RAW DATA —
**********

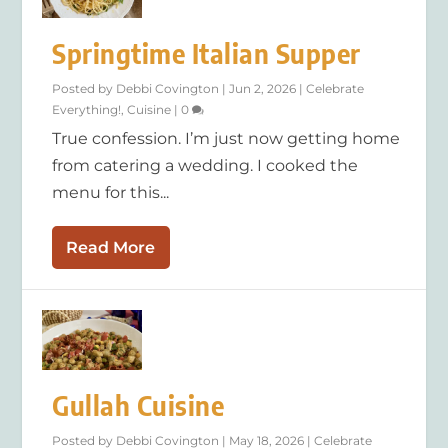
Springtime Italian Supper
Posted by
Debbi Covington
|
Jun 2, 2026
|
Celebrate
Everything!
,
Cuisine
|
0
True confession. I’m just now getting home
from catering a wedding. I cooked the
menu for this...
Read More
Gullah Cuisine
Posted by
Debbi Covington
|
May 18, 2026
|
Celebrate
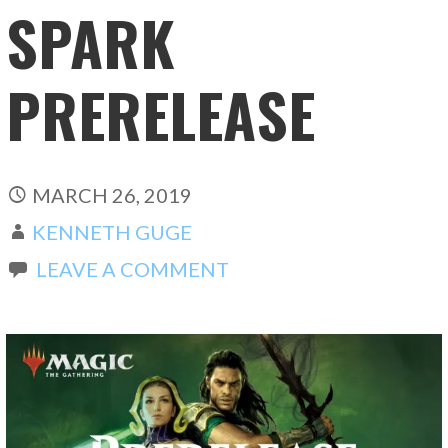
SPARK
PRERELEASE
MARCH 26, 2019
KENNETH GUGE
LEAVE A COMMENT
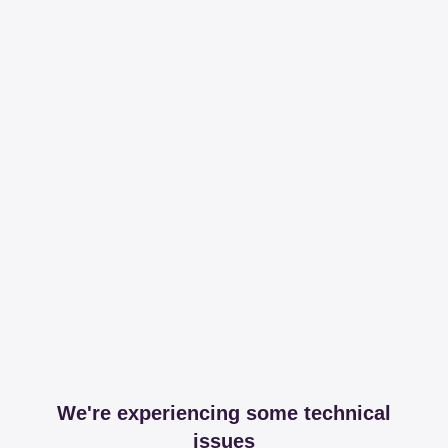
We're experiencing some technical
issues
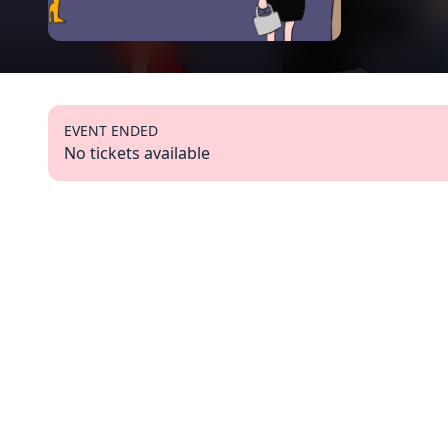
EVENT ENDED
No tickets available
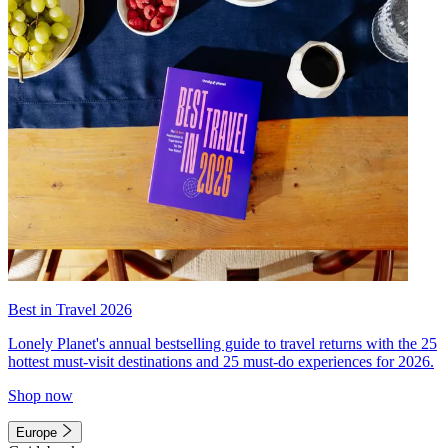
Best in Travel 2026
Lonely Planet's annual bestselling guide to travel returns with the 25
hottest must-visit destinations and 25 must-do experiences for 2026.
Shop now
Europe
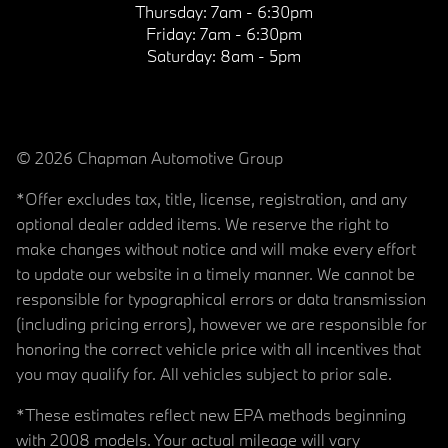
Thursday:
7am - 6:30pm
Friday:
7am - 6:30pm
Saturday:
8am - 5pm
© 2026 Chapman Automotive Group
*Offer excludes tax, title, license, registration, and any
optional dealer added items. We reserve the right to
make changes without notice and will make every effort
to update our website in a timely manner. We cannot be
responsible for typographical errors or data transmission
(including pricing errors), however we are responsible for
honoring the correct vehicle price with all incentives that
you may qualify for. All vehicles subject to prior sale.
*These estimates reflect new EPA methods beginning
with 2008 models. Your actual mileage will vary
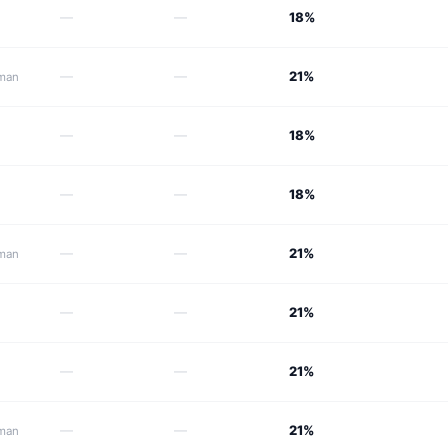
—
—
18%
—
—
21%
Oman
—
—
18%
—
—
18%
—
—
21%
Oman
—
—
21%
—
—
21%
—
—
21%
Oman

**********

Write out the text of all the items above again, changing "Posted by" to "Shared by" everywhere it appears and leaving everything else as it is. Leave the pictures out.

WRITTEN RESPONSE —
Springtime Italian Supper
Shared by
Debbi Covington
|
Jun 2, 2026
|
Celebrate
Everything!
,
Cuisine
|
0
True confession. I’m just now getting home
from catering a wedding. I cooked the
menu for this...
Read More
Gullah Cuisine
Shared by
Debbi Covington
|
May 18, 2026
|
Celebrate
SPARK
PRERELEASE
MARCH 26, 2019
KENNETH GUGE
LEAVE A COMMENT
We're experiencing some technical
issues
EVENT ENDED
No tickets available
Best in Travel 2026
Lonely Planet's annual bestselling guide to travel returns with the 25
hottest must-visit destinations and 25 must-do experiences for 2026.
Shop now
Europe
Thursday:
7am - 6:30pm
Friday:
7am - 6:30pm
Saturday:
8am - 5pm
© 2026 Chapman Automotive Group
*Offer excludes tax, title, license, registration, and any
optional dealer added items. We reserve the right to
make changes without notice and will make every effort
to update our website in a timely manner. We cannot be
responsible for typographical errors or data transmission
(including pricing errors), however we are responsible for
honoring the correct vehicle price with all incentives that
you may qualify for. All vehicles subject to prior sale.
*These estimates reflect new EPA methods beginning
with 2008 models. Your actual mileage will vary
—
—
18%
—
—
21%
Oman
—
—
18%
—
—
18%
—
—
21%
Oman
—
—
21%
—
—
21%
—
—
21%
Oman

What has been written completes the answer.